AIM:
Gather every line in the rows below that contains the string "false", and copy each of those lines in full. Case counts.

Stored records
Begin

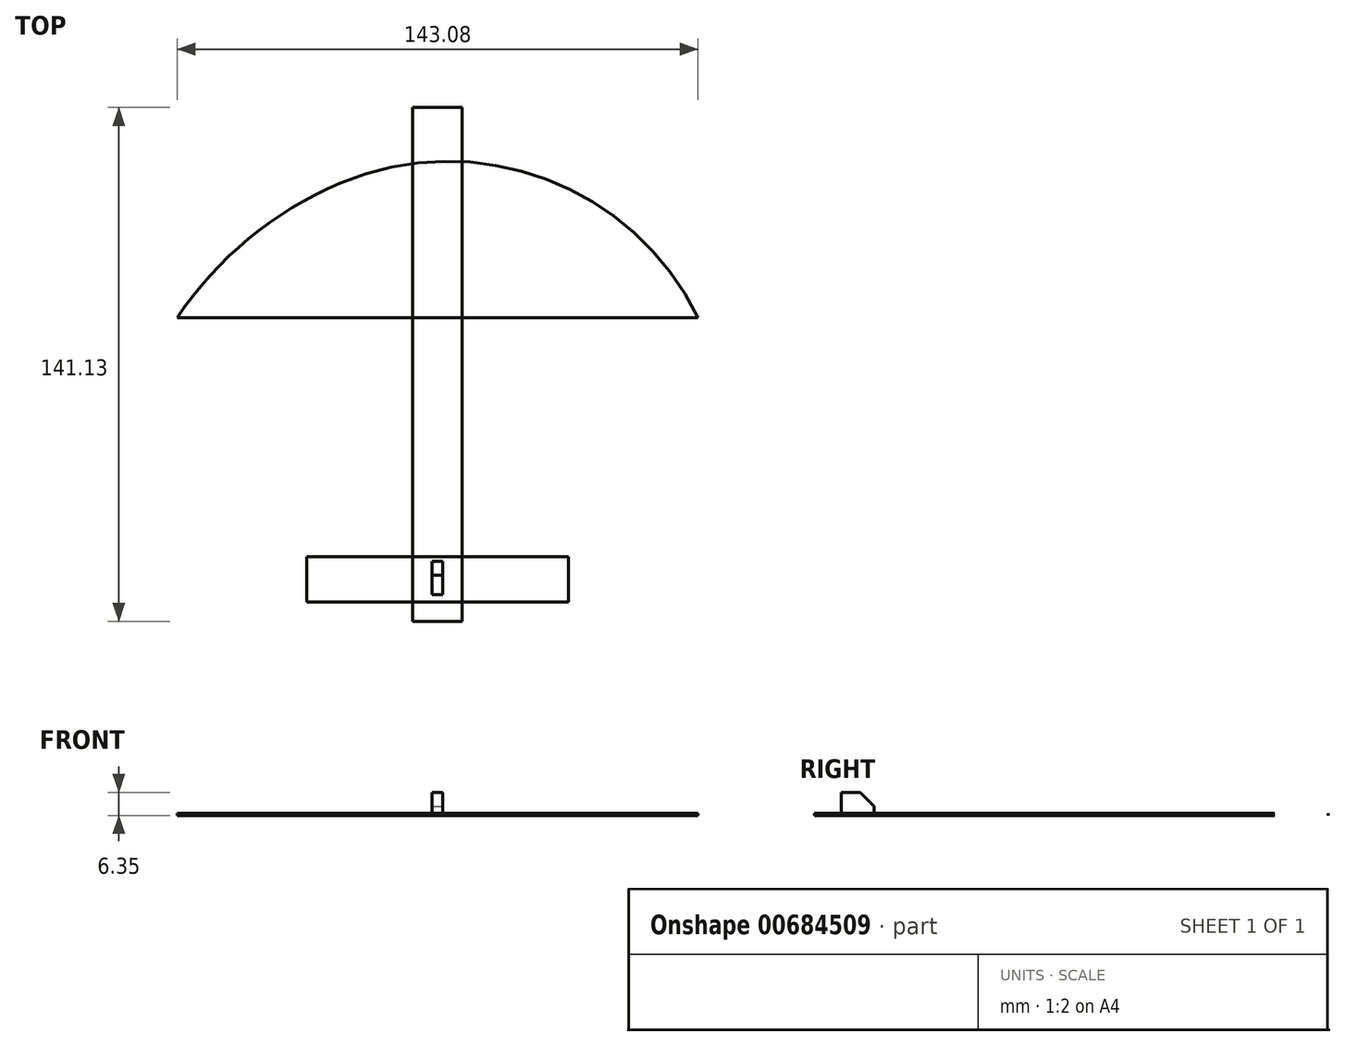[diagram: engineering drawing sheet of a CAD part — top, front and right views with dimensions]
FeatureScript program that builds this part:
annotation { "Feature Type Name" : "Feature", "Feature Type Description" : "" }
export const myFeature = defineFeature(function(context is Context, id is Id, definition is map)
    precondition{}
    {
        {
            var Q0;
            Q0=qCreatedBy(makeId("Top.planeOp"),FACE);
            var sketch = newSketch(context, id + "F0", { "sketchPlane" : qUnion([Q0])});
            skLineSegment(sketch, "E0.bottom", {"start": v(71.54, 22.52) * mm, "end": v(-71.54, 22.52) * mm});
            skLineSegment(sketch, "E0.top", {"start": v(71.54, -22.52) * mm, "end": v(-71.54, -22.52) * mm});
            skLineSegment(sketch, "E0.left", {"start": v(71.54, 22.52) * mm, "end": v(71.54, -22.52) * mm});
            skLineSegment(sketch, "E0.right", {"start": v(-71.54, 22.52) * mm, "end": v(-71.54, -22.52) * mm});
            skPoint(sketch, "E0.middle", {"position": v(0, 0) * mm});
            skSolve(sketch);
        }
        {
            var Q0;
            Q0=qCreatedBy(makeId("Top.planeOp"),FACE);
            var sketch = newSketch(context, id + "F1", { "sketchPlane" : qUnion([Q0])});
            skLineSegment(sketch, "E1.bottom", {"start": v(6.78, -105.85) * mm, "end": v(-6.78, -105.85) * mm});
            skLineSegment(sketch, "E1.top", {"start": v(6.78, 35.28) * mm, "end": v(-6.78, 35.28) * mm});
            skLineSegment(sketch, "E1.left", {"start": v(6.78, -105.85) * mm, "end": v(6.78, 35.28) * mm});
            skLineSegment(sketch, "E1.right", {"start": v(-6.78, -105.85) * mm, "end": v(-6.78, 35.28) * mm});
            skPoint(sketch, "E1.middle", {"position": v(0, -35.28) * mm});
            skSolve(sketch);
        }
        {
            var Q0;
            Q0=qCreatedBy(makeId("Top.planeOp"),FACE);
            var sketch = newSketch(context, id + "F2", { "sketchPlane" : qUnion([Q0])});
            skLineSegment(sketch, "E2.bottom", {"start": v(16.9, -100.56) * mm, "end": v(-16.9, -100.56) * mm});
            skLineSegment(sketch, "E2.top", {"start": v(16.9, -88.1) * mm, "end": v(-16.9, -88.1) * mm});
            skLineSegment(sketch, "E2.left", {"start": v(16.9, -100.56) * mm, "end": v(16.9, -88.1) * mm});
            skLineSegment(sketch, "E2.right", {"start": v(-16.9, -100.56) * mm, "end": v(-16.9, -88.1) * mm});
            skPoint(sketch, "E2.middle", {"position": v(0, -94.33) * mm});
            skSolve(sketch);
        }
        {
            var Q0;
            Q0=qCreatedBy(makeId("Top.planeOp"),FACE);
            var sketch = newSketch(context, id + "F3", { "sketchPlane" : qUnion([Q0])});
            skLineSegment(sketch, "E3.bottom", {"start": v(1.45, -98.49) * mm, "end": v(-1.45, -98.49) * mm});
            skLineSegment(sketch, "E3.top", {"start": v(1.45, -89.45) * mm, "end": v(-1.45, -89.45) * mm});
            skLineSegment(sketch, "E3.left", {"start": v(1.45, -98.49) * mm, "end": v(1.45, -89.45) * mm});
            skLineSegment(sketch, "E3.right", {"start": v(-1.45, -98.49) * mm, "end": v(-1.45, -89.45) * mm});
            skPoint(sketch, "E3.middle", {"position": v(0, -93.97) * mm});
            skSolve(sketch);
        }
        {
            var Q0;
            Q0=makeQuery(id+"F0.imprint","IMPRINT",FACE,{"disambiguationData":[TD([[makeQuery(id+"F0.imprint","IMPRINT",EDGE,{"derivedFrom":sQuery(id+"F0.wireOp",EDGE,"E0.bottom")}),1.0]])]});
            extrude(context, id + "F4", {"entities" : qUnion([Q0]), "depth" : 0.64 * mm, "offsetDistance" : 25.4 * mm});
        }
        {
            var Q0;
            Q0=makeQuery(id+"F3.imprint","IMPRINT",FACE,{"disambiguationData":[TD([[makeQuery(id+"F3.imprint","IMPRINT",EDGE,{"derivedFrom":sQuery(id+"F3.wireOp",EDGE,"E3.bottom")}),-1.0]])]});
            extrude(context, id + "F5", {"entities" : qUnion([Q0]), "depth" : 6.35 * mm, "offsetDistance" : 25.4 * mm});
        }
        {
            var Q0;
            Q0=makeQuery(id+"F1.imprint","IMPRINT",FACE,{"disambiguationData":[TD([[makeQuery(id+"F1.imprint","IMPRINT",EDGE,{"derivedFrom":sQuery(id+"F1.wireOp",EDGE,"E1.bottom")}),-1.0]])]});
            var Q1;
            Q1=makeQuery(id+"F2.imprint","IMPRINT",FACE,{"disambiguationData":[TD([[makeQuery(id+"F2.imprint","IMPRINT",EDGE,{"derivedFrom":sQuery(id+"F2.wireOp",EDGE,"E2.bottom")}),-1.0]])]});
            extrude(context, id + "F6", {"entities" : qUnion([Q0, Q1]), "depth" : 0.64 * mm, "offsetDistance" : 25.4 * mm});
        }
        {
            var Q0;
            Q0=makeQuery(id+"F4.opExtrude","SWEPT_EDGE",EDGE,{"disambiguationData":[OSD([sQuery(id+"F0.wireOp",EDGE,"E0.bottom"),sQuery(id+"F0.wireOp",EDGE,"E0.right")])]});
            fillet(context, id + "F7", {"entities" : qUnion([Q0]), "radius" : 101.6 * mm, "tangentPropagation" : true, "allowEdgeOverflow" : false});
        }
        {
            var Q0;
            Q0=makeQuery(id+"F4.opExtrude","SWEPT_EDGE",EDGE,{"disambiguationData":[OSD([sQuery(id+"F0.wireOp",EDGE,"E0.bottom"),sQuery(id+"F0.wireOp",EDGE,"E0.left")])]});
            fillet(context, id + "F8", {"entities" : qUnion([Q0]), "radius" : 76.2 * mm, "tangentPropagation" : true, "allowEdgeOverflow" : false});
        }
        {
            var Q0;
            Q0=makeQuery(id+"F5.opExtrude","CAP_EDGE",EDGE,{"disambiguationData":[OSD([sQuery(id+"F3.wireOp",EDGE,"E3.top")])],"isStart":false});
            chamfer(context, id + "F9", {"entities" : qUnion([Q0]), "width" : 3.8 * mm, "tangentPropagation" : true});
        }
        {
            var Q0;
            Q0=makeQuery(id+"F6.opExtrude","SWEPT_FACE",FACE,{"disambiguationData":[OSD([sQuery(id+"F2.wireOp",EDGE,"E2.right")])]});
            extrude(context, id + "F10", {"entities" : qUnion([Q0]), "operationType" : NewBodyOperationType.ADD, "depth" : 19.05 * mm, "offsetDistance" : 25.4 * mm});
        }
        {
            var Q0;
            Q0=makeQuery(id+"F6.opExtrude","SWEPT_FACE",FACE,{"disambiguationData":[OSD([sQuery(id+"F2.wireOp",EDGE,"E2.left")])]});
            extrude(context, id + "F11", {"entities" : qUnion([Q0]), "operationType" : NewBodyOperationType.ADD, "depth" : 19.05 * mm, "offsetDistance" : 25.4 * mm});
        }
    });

End
Begin

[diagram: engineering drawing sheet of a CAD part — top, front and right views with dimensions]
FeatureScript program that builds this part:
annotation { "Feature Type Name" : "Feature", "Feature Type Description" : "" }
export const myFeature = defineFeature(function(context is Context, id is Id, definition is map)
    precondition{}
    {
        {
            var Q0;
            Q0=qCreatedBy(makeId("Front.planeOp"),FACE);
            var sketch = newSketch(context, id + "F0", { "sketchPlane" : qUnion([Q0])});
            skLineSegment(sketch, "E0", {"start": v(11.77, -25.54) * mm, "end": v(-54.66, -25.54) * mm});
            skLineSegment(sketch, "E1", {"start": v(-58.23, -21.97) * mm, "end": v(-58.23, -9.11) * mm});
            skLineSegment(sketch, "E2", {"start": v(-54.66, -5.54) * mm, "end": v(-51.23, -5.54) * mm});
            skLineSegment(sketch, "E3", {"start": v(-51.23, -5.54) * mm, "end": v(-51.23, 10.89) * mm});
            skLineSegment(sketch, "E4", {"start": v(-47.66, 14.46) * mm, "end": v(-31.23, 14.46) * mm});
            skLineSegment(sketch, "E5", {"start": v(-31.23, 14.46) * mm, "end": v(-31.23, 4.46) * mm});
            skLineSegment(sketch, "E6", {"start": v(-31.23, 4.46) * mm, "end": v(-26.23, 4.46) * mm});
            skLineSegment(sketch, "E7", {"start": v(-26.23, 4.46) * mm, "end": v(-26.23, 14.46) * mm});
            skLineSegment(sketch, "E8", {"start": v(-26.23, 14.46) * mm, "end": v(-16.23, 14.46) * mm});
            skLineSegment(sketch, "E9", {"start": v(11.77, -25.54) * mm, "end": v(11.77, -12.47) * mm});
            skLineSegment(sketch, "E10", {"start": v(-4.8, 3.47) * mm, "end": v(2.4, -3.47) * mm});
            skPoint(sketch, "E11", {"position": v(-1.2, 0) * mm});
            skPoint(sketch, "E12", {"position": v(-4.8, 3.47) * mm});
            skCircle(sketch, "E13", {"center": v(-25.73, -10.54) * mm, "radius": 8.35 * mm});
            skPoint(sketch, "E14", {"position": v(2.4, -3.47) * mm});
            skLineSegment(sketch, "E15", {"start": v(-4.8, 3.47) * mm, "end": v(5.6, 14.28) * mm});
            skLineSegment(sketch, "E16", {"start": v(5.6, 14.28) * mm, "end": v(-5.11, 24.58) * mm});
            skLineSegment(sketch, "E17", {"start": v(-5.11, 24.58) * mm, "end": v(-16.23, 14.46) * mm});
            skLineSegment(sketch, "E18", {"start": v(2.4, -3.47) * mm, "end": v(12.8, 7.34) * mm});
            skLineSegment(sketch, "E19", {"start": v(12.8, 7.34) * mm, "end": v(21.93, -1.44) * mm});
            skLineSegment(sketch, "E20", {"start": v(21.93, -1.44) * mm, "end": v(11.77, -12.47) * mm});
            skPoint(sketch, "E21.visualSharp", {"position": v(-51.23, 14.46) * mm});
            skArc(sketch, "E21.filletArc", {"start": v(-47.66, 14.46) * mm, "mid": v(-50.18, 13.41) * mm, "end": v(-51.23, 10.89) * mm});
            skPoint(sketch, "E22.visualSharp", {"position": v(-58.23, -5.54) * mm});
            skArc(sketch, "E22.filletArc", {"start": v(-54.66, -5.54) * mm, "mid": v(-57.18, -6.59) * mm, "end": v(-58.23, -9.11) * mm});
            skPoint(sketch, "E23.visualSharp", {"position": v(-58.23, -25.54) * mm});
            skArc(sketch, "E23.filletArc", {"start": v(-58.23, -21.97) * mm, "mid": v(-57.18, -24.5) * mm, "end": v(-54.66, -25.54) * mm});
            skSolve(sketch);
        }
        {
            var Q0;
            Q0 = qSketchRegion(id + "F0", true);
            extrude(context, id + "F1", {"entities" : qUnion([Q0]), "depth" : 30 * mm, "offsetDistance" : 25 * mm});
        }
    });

End
Begin

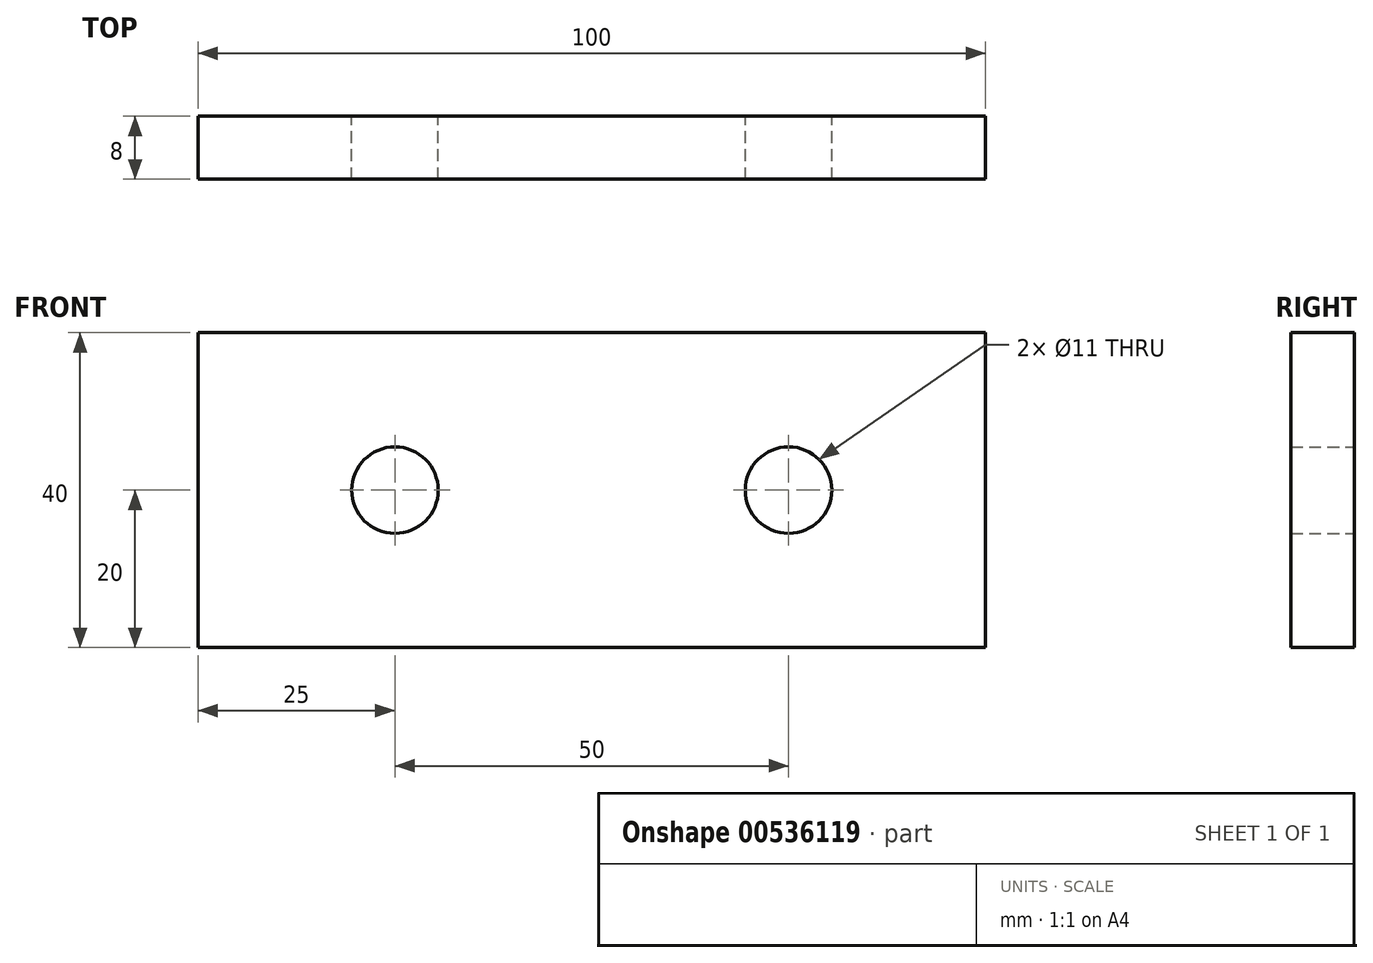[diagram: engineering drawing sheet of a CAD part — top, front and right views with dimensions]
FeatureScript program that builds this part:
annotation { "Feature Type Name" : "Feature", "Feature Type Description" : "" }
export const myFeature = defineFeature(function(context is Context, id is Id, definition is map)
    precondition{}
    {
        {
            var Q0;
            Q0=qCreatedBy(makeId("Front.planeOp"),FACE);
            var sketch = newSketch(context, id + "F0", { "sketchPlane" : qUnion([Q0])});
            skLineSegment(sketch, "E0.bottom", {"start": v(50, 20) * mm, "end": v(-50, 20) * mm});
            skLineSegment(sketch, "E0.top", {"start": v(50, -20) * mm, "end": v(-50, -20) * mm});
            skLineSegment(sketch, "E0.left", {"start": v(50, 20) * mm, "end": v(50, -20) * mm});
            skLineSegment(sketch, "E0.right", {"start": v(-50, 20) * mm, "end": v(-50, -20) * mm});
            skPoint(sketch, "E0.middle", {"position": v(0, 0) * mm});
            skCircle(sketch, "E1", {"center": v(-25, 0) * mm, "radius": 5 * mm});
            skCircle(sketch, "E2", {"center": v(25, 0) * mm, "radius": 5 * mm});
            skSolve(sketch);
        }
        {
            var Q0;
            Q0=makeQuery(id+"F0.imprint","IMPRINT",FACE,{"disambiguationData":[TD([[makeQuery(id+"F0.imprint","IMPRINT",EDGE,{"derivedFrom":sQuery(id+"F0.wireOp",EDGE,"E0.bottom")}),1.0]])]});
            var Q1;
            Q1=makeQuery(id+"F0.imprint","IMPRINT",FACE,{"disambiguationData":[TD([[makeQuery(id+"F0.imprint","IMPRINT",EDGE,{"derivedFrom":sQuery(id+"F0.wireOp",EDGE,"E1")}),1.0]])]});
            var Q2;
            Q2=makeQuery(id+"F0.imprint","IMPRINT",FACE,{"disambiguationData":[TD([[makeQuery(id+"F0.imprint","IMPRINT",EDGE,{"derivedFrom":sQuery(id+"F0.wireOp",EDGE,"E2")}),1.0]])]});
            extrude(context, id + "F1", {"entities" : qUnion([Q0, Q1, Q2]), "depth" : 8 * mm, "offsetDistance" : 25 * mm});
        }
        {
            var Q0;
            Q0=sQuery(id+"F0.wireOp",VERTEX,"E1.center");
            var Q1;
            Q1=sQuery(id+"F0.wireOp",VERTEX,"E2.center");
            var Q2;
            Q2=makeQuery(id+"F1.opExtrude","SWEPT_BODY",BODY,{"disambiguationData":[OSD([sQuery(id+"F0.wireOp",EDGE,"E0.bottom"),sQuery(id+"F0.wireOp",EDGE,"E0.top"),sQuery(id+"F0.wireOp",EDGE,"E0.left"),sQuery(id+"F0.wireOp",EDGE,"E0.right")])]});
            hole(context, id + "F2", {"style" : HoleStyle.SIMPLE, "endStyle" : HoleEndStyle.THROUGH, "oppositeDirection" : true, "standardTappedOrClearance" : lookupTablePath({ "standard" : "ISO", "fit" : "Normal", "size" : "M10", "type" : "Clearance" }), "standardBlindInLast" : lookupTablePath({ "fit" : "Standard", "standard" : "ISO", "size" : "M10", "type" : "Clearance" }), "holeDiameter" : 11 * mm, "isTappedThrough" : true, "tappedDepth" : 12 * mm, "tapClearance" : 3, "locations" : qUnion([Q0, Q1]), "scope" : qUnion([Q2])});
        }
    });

End

SOLUTION FOR THIS EXERCISE:
            fillet(context, id + "F7", {"entities" : qUnion([Q0]), "radius" : 101.6 * mm, "tangentPropagation" : true, "allowEdgeOverflow" : false});
            fillet(context, id + "F8", {"entities" : qUnion([Q0]), "radius" : 76.2 * mm, "tangentPropagation" : true, "allowEdgeOverflow" : false});
            Q0=makeQuery(id+"F5.opExtrude","CAP_EDGE",EDGE,{"disambiguationData":[OSD([sQuery(id+"F3.wireOp",EDGE,"E3.top")])],"isStart":false});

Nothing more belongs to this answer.